__Directive__. Copy out the article below on NASA Langley's cloud research for weather forecasting in full, word for word.

__Extracted text__.
####

[Overshooting tops are visible in this image of severe thunderstorms over South Carolina. Incorporating GOES imagery, SatCORPS has developed an automated process to spot overshooting tops and provide thunderstorm detection products to the National Weather Service in near real-time. Credit: NASA]
by By Joe Atkinson
Send in the clouds. For the last several years, scientists at NASA’s Langley Research Center in Hampton, Virginia, have been exploring the secrets of clouds to improve weather predictions — everything from daily forecasts to keeping aircraft clear of dangerous conditions.
So when a new U.S. weather satellite was launched March 1 by the National Oceanic and Atmospheric Administration, NOAA scientists weren't the only ones feeling good about it.
Scientists at Langley were feeling pretty pleased, too. There, the Satellite Cloud and Radiative Property Retrieval System (SatCORPS) team takes cloud imagery from NOAA’s Geostationary Operational Environmental Satellite system (GOES), applies some NASA know-how, and feeds the resulting knowledge and products back to NOAA, sharpening daily weather forecasts.

####

__Data listing__.
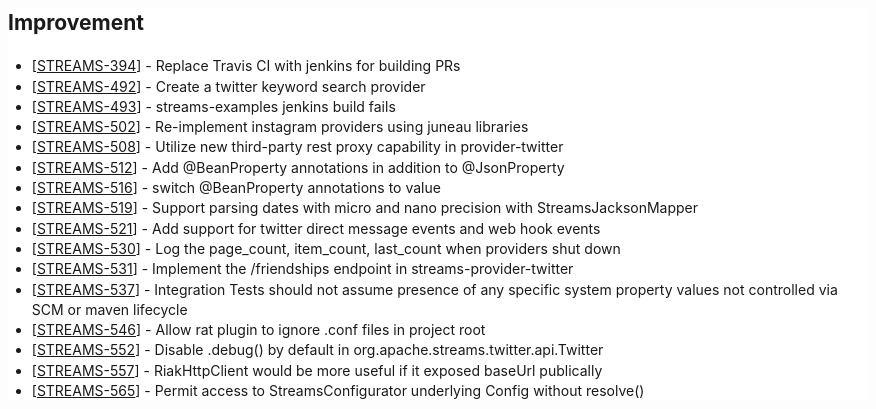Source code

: <h2>        Improvement
</h2>
<ul>
<li>[<a href='https://issues.apache.org/jira/browse/STREAMS-394'>STREAMS-394</a>] -         Replace Travis CI with jenkins for building PRs
</li>
<li>[<a href='https://issues.apache.org/jira/browse/STREAMS-492'>STREAMS-492</a>] -         Create a twitter keyword search provider
</li>
<li>[<a href='https://issues.apache.org/jira/browse/STREAMS-493'>STREAMS-493</a>] -         streams-examples jenkins build fails
</li>
<li>[<a href='https://issues.apache.org/jira/browse/STREAMS-502'>STREAMS-502</a>] -         Re-implement instagram providers using juneau libraries
</li>
<li>[<a href='https://issues.apache.org/jira/browse/STREAMS-508'>STREAMS-508</a>] -         Utilize new third-party rest proxy capability in provider-twitter
</li>
<li>[<a href='https://issues.apache.org/jira/browse/STREAMS-512'>STREAMS-512</a>] -         Add @BeanProperty annotations in addition to @JsonProperty
</li>
<li>[<a href='https://issues.apache.org/jira/browse/STREAMS-516'>STREAMS-516</a>] -         switch @BeanProperty annotations to value
</li>
<li>[<a href='https://issues.apache.org/jira/browse/STREAMS-519'>STREAMS-519</a>] -         Support parsing dates with micro and nano precision with StreamsJacksonMapper
</li>
<li>[<a href='https://issues.apache.org/jira/browse/STREAMS-521'>STREAMS-521</a>] -         Add support for twitter direct message events and web hook events
</li>
<li>[<a href='https://issues.apache.org/jira/browse/STREAMS-530'>STREAMS-530</a>] -         Log the page_count, item_count, last_count when providers shut down
</li>
<li>[<a href='https://issues.apache.org/jira/browse/STREAMS-531'>STREAMS-531</a>] -         Implement the /friendships endpoint in streams-provider-twitter
</li>
<li>[<a href='https://issues.apache.org/jira/browse/STREAMS-537'>STREAMS-537</a>] -         Integration Tests should not assume presence of any specific system property values not controlled via SCM or maven lifecycle
</li>
<li>[<a href='https://issues.apache.org/jira/browse/STREAMS-546'>STREAMS-546</a>] -         Allow rat plugin to ignore .conf files in project root
</li>
<li>[<a href='https://issues.apache.org/jira/browse/STREAMS-552'>STREAMS-552</a>] -         Disable .debug() by default in org.apache.streams.twitter.api.Twitter
</li>
<li>[<a href='https://issues.apache.org/jira/browse/STREAMS-557'>STREAMS-557</a>] -         RiakHttpClient would be more useful if it exposed baseUrl publically
</li>
<li>[<a href='https://issues.apache.org/jira/browse/STREAMS-565'>STREAMS-565</a>] -         Permit access to StreamsConfigurator underlying Config without resolve()
</li>
</ul>
            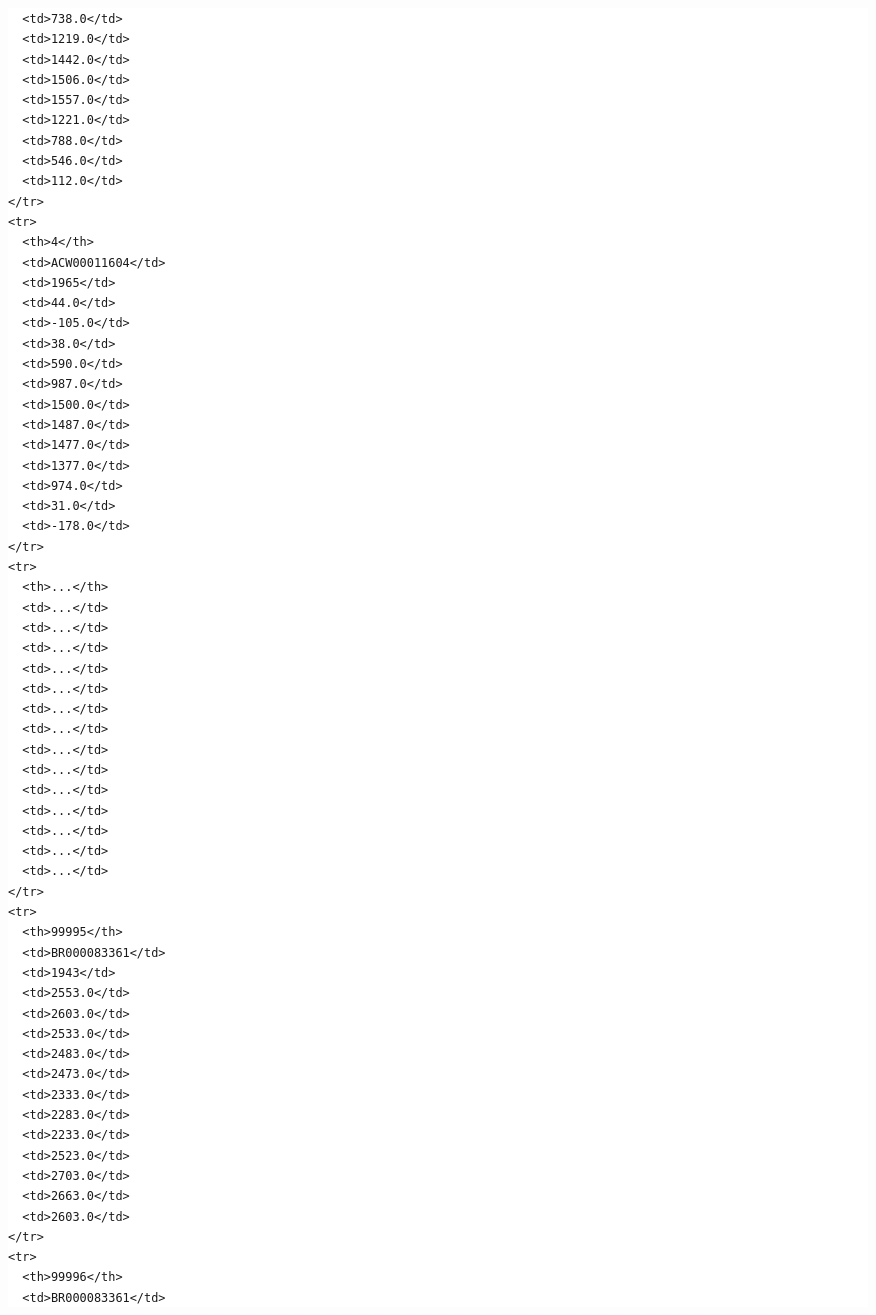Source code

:       <td>738.0</td>
      <td>1219.0</td>
      <td>1442.0</td>
      <td>1506.0</td>
      <td>1557.0</td>
      <td>1221.0</td>
      <td>788.0</td>
      <td>546.0</td>
      <td>112.0</td>
    </tr>
    <tr>
      <th>4</th>
      <td>ACW00011604</td>
      <td>1965</td>
      <td>44.0</td>
      <td>-105.0</td>
      <td>38.0</td>
      <td>590.0</td>
      <td>987.0</td>
      <td>1500.0</td>
      <td>1487.0</td>
      <td>1477.0</td>
      <td>1377.0</td>
      <td>974.0</td>
      <td>31.0</td>
      <td>-178.0</td>
    </tr>
    <tr>
      <th>...</th>
      <td>...</td>
      <td>...</td>
      <td>...</td>
      <td>...</td>
      <td>...</td>
      <td>...</td>
      <td>...</td>
      <td>...</td>
      <td>...</td>
      <td>...</td>
      <td>...</td>
      <td>...</td>
      <td>...</td>
      <td>...</td>
    </tr>
    <tr>
      <th>99995</th>
      <td>BR000083361</td>
      <td>1943</td>
      <td>2553.0</td>
      <td>2603.0</td>
      <td>2533.0</td>
      <td>2483.0</td>
      <td>2473.0</td>
      <td>2333.0</td>
      <td>2283.0</td>
      <td>2233.0</td>
      <td>2523.0</td>
      <td>2703.0</td>
      <td>2663.0</td>
      <td>2603.0</td>
    </tr>
    <tr>
      <th>99996</th>
      <td>BR000083361</td>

####

__Exercise result__.
[Overshooting tops are visible in this image of severe thunderstorms over South Carolina. Incorporating GOES imagery, SatCORPS has developed an automated process to spot overshooting tops and provide thunderstorm detection products to the National Weather Service in near real-time. Credit: NASA]
by By Joe Atkinson
Send in the clouds. For the last several years, scientists at NASA’s Langley Research Center in Hampton, Virginia, have been exploring the secrets of clouds to improve weather predictions — everything from daily forecasts to keeping aircraft clear of dangerous conditions.
So when a new U.S. weather satellite was launched March 1 by the National Oceanic and Atmospheric Administration, NOAA scientists weren't the only ones feeling good about it.
Scientists at Langley were feeling pretty pleased, too. There, the Satellite Cloud and Radiative Property Retrieval System (SatCORPS) team takes cloud imagery from NOAA’s Geostationary Operational Environmental Satellite system (GOES), applies some NASA know-how, and feeds the resulting knowledge and products back to NOAA, sharpening daily weather forecasts.